The registrar confirms slow breathing and delivers careful ventilation breaths followed by a pulse check whilst the nurse removed the original nasogastric tube and resizes for a replacement tube. The heart rate increases with airway suctioning and ventilation breaths. A normal respiratory pattern then resumes.
Outside the room the arriving arrest team don level 3 PPE for AGP and plan the actions needed in the room. This includes requesting rapid sequence induction. Medications are prepared from standard weight charts and the correct sized advanced airway and circulatory equipment is collected from the emergency trolley before entering the room. In the room the infant is now breathing spontaneously with saturations of 94% in 8L of oxygen. A decision will be made if intubation with escalation of care to PICU is needed.
4.Unexpected collapse in a non-ward area
A 9-year-old girl is eating with her father in the hospital restaurant after attending for a blood test when she begins to choke. She collapses and the restaurant staff put out a 2222 call.
A surgical registrar eating at the next table attempts choking manoeuvres without success. The paediatric arrest team arrive together with an anaesthetist. They are wearing fluid resistant surgical masks only. The SHO rapidly dons’ gloves, plastic apron and eye protection from the grab bag they have brought with them and assesses the patient whilst the registrar and anaesthetist don level 3 PPE for AGP.
The SHO confirms a respiratory arrest and prepares the bag-valve-mask, HME filter and an appropriately sized mask and connects it to the portable oxygen cylinder.

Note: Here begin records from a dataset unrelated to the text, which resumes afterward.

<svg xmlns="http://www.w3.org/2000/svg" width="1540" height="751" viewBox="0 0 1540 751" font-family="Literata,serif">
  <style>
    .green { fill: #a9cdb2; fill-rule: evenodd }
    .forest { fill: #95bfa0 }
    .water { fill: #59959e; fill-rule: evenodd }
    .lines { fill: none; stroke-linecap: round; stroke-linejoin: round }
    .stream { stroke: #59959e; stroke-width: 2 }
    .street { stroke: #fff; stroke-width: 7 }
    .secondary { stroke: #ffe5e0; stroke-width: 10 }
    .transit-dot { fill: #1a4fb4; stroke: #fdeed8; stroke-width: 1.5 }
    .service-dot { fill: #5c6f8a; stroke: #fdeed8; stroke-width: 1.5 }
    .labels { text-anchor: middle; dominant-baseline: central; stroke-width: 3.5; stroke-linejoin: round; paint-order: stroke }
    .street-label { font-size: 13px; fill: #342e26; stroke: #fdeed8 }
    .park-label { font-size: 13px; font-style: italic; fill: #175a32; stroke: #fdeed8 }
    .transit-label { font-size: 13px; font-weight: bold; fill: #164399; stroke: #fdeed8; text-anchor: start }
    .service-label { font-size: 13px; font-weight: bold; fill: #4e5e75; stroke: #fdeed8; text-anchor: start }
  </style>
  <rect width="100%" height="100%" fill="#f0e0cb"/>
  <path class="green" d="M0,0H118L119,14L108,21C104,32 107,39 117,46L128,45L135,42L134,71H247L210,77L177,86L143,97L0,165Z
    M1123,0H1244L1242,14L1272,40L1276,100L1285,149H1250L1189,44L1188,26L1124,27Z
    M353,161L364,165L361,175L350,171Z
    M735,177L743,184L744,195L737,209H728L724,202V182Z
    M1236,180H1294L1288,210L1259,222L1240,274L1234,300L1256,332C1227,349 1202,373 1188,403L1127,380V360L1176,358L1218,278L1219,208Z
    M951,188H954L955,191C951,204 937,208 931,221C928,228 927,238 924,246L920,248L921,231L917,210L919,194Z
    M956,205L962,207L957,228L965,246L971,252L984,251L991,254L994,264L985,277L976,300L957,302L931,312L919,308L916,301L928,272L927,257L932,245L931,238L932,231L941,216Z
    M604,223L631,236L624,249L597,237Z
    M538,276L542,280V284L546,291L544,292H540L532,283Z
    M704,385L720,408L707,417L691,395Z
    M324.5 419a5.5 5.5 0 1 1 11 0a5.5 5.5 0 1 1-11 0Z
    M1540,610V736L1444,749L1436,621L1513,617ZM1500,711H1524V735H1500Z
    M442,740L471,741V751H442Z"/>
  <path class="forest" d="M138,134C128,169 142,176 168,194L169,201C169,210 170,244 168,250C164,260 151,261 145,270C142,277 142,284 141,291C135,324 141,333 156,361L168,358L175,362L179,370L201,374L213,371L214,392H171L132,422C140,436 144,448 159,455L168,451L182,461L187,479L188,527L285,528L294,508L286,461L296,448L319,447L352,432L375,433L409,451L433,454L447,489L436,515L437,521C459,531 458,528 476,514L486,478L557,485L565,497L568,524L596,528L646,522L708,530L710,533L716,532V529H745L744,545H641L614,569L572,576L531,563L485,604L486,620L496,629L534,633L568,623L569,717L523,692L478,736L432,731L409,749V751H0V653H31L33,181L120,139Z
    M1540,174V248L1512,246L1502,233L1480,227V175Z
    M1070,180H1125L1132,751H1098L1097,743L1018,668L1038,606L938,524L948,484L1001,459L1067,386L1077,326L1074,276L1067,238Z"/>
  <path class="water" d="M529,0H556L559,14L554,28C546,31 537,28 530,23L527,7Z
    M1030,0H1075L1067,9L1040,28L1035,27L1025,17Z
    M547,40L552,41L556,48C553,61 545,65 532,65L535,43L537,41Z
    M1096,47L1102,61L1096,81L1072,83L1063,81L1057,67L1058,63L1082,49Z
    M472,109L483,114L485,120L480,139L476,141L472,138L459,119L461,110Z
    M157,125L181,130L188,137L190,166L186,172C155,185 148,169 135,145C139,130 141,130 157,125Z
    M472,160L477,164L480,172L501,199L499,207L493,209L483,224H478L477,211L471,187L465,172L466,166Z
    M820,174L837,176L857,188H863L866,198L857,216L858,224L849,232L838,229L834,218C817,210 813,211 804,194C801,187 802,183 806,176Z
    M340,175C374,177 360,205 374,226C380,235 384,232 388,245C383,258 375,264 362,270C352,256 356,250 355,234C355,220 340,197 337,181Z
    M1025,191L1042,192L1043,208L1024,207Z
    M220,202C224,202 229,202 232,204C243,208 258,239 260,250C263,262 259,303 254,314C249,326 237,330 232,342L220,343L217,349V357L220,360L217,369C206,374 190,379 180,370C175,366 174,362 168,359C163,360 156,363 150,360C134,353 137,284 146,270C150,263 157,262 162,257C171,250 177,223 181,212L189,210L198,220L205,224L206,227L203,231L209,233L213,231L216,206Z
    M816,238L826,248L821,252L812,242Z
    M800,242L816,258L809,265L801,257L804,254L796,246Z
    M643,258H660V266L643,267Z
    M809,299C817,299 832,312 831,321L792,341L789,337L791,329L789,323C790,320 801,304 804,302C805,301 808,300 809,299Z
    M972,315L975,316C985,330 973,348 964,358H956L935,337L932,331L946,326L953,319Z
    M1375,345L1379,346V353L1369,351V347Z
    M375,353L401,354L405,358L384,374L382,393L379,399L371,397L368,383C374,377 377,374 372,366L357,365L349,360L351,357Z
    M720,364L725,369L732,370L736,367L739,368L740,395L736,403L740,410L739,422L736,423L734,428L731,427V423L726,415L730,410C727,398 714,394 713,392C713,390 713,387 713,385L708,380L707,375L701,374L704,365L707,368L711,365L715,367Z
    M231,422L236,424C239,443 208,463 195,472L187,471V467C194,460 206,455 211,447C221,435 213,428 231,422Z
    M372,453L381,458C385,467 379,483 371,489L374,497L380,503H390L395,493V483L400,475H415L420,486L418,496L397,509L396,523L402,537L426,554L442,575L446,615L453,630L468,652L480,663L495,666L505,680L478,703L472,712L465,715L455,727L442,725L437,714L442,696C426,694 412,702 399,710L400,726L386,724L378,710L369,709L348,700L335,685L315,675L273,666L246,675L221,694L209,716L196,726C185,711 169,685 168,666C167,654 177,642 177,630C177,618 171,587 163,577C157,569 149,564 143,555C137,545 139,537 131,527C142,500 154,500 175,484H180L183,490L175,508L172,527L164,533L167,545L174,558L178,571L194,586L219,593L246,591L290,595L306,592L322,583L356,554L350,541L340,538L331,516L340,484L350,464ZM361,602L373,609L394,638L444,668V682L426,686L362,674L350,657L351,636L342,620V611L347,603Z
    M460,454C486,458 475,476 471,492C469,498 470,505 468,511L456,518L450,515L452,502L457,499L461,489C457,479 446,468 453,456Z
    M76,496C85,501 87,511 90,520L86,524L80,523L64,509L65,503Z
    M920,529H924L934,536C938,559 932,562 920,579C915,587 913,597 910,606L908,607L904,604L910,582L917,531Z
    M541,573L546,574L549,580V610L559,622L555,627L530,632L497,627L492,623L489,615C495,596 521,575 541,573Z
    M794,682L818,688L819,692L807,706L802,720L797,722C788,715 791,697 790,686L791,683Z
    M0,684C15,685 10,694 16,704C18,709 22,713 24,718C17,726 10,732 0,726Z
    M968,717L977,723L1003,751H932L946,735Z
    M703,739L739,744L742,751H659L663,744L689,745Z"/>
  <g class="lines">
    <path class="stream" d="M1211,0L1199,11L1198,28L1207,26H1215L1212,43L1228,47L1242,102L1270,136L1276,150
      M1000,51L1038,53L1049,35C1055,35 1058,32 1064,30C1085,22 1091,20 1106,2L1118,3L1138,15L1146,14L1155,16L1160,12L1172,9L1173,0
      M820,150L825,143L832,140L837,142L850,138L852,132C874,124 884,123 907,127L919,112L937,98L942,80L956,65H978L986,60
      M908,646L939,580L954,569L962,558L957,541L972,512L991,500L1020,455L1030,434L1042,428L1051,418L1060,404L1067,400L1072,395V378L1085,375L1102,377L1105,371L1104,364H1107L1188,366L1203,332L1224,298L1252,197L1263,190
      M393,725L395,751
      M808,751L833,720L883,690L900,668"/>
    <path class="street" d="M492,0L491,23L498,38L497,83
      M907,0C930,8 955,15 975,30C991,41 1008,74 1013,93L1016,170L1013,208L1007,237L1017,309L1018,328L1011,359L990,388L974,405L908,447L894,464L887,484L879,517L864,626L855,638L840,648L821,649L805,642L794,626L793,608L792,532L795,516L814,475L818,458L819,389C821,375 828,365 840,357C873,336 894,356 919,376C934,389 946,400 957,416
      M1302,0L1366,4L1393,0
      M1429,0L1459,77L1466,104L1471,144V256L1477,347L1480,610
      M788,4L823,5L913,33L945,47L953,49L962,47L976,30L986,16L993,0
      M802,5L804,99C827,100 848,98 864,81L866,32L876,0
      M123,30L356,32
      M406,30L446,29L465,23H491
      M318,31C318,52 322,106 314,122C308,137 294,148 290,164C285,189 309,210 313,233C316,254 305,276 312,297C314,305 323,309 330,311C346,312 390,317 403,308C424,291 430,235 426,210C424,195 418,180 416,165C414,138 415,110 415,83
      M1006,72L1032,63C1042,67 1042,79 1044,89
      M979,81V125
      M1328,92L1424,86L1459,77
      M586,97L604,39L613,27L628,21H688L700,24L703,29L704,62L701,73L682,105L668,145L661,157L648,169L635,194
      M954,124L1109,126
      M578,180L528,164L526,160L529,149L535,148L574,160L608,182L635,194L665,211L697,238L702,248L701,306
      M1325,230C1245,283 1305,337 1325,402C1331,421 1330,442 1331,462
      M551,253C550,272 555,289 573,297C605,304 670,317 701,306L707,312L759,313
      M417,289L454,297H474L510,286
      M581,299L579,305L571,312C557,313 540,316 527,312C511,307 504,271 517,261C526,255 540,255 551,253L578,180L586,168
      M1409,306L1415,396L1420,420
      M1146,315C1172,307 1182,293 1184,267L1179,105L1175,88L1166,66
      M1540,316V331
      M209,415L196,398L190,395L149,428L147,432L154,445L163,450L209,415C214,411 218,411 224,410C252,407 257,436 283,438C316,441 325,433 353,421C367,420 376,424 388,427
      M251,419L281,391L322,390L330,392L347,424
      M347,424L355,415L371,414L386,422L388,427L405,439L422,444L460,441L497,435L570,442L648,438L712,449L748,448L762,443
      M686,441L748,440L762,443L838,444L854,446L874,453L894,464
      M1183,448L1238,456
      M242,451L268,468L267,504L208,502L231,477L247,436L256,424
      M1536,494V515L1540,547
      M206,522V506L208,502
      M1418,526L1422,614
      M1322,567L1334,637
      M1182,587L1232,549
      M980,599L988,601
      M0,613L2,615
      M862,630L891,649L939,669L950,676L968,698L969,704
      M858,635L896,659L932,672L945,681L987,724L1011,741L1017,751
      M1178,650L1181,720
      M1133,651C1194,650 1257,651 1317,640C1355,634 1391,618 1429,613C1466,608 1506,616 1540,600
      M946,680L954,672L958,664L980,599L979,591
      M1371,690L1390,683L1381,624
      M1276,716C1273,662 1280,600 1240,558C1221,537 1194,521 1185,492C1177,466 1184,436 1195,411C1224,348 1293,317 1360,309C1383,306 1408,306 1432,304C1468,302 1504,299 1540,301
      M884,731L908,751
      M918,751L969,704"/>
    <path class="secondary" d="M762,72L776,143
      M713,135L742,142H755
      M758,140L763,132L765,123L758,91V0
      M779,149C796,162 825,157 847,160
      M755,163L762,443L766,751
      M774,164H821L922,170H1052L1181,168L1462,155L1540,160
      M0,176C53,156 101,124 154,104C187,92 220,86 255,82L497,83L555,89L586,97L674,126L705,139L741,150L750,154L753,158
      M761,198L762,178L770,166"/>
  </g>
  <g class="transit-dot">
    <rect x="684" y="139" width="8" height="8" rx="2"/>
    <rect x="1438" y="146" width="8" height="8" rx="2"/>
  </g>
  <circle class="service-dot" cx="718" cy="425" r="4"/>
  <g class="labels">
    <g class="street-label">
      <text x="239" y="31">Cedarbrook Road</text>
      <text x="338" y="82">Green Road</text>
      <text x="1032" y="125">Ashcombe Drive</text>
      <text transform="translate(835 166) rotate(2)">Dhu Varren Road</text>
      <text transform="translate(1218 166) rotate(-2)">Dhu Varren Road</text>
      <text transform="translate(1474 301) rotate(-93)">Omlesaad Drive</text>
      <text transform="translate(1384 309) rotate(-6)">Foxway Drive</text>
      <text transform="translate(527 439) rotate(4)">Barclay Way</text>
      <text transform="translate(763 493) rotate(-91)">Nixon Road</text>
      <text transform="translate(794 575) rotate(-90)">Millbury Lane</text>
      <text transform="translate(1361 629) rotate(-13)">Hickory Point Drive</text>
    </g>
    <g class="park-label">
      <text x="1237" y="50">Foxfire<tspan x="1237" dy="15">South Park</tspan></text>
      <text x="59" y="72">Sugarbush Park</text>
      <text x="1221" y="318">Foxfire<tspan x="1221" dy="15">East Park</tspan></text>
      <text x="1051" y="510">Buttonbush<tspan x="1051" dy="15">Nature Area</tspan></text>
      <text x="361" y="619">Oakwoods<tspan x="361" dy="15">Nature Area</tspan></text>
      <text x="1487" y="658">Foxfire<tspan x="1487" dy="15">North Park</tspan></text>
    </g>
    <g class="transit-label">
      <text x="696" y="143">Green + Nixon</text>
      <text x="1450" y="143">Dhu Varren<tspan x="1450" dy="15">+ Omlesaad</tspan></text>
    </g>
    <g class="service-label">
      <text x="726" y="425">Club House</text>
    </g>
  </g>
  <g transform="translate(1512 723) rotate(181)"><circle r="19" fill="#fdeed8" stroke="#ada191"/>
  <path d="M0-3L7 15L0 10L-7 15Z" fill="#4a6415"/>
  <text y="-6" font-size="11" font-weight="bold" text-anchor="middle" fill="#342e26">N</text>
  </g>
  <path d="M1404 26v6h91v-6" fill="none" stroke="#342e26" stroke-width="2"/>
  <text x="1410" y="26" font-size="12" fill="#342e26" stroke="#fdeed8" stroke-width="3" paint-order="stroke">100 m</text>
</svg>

Restaurant staff are asked to clear the area. The rest of the team are now in level 3 PPE and take over from the SHO. She is asked to leave the area and act as gatekeeper.
Bag-valve-mask ventilation fails to move the chest. On inspection of the airway the anaesthetist is able to remove the food item and subsequent inflation breaths move the chest successfully. The girl’s heart rate responds and after a further minute of ventilation breaths she begins to make respiratory effort.
The bag-valve-mask is replaced with an oxygen facemask and she is transferred to the nearby ED for further assessment and stabilisation.